▶ **Data listing**
———

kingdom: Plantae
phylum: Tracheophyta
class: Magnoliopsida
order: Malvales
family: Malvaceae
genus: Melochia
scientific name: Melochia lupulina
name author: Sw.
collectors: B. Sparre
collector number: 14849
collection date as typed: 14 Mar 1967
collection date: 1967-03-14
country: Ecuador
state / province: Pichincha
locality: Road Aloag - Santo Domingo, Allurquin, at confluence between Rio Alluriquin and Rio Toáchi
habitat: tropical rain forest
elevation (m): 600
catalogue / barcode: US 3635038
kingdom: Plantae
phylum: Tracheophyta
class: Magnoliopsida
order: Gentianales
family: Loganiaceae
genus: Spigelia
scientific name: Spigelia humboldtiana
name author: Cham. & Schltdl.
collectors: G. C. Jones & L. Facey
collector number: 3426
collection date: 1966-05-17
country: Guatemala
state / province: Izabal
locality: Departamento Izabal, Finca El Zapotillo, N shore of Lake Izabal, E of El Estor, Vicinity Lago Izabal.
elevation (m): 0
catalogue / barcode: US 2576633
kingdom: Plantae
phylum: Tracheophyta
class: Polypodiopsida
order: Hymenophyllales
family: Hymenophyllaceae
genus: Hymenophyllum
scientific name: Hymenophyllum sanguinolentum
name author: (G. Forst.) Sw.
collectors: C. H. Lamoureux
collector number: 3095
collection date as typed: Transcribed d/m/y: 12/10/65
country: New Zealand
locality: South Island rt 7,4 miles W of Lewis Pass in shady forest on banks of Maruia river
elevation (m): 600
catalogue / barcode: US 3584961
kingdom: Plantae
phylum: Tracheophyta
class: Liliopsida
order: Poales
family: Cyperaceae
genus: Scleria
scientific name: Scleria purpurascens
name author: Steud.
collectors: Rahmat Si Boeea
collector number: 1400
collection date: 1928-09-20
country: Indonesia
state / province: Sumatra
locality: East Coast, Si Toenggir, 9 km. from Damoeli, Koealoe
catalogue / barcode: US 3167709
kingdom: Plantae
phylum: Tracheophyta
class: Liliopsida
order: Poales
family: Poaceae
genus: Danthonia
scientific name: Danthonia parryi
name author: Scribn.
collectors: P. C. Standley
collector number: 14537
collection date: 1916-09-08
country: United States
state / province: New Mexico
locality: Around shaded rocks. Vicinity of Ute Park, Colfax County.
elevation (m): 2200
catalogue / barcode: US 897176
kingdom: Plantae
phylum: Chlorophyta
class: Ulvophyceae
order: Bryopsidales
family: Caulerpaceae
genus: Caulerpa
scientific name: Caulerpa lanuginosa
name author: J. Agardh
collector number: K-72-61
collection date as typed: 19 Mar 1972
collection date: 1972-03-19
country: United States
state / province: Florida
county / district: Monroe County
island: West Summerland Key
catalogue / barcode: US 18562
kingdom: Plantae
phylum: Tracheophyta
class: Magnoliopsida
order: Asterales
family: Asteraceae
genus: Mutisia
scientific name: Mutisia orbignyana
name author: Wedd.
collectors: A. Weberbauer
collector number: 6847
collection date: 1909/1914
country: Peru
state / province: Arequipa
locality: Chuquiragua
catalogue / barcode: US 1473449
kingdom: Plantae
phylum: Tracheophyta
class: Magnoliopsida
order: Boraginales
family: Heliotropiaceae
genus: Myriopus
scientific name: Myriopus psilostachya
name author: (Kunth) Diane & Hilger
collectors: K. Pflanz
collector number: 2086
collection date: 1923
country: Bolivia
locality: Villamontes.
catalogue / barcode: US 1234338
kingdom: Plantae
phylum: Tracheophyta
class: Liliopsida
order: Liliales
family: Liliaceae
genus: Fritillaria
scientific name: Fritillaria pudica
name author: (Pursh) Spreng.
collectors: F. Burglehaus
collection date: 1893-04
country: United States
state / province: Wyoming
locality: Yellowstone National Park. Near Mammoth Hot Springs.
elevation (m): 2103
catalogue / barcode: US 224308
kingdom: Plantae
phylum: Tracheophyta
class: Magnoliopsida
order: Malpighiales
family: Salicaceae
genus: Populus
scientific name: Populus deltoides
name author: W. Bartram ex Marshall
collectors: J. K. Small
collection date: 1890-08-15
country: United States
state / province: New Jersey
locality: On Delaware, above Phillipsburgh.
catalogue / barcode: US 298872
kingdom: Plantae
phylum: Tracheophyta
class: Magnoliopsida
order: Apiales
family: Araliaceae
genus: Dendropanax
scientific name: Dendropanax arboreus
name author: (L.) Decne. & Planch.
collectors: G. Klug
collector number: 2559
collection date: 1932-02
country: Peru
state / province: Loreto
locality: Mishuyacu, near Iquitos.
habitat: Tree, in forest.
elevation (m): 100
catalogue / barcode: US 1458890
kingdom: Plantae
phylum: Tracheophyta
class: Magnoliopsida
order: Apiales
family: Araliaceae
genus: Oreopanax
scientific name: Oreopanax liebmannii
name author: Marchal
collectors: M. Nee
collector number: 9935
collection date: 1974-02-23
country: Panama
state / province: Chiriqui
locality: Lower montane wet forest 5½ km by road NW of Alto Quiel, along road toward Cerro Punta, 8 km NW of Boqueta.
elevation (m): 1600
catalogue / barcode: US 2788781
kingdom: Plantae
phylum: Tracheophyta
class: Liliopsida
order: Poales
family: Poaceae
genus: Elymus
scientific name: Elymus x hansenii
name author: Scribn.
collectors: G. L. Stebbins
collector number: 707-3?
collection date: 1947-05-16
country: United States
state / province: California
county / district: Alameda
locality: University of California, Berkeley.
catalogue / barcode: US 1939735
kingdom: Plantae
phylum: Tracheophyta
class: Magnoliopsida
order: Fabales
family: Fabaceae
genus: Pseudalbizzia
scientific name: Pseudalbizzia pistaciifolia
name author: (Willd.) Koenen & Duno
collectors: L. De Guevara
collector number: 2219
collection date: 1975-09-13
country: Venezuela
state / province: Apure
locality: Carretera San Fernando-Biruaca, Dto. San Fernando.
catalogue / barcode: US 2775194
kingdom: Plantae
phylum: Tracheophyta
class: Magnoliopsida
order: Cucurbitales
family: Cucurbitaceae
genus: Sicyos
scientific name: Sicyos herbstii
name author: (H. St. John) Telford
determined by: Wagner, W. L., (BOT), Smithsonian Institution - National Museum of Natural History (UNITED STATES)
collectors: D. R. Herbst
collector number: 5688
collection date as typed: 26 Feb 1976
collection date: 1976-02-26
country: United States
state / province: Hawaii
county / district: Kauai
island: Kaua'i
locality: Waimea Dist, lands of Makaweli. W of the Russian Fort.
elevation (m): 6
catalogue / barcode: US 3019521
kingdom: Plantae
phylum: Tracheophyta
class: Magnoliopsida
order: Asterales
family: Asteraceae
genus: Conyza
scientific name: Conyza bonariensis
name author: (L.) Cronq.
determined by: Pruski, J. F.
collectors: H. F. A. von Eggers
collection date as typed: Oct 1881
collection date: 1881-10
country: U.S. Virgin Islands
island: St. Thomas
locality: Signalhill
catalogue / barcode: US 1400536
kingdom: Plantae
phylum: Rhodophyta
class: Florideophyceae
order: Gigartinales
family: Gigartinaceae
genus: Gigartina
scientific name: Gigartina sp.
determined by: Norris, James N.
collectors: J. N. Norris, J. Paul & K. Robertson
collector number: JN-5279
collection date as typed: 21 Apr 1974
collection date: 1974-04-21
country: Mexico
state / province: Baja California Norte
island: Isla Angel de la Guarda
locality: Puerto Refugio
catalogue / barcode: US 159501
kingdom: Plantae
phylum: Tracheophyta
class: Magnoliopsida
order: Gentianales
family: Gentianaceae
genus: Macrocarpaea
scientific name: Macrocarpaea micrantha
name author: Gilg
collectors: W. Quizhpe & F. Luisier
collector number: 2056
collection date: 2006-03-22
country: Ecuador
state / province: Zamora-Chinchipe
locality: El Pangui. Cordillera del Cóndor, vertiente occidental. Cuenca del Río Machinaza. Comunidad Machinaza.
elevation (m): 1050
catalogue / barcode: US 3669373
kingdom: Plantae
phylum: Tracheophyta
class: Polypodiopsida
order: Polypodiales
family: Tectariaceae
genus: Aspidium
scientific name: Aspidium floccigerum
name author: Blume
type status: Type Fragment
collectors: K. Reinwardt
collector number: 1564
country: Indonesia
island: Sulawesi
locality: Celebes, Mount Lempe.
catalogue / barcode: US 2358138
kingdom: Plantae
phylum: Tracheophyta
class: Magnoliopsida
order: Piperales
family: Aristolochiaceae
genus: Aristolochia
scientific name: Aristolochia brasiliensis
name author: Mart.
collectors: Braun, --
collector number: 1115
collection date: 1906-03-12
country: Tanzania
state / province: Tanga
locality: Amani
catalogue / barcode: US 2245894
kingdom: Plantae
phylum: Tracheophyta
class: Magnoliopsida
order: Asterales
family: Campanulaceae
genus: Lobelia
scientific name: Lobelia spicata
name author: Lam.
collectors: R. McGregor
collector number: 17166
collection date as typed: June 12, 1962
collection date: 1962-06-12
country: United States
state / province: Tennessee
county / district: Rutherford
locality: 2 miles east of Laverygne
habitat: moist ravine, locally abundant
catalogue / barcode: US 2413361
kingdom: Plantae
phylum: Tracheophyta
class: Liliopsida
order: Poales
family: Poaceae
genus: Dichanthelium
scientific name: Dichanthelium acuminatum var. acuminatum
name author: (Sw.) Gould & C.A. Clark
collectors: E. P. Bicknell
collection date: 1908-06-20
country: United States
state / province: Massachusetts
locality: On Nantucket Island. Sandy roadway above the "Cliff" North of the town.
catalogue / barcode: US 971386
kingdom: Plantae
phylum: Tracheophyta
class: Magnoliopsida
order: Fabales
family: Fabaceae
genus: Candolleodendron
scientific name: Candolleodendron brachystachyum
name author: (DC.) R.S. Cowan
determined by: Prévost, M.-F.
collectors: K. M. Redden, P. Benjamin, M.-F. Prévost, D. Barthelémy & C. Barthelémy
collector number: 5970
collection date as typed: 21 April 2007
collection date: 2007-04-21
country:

———

▶ **Work to complete**
Can you rewrite the stretch of items from the very start through the line containing "collectors: G. C. Jones & L. Facey", changing "catalogue" to "catalog" and leaving everything else as it is?

▶ **Exercise solution**
kingdom: Plantae
phylum: Tracheophyta
class: Magnoliopsida
order: Malvales
family: Malvaceae
genus: Melochia
scientific name: Melochia lupulina
name author: Sw.
collectors: B. Sparre
collector number: 14849
collection date as typed: 14 Mar 1967
collection date: 1967-03-14
country: Ecuador
state / province: Pichincha
locality: Road Aloag - Santo Domingo, Allurquin, at confluence between Rio Alluriquin and Rio Toáchi
habitat: tropical rain forest
elevation (m): 600
catalog / barcode: US 3635038
kingdom: Plantae
phylum: Tracheophyta
class: Magnoliopsida
order: Gentianales
family: Loganiaceae
genus: Spigelia
scientific name: Spigelia humboldtiana
name author: Cham. & Schltdl.
collectors: G. C. Jones & L. Facey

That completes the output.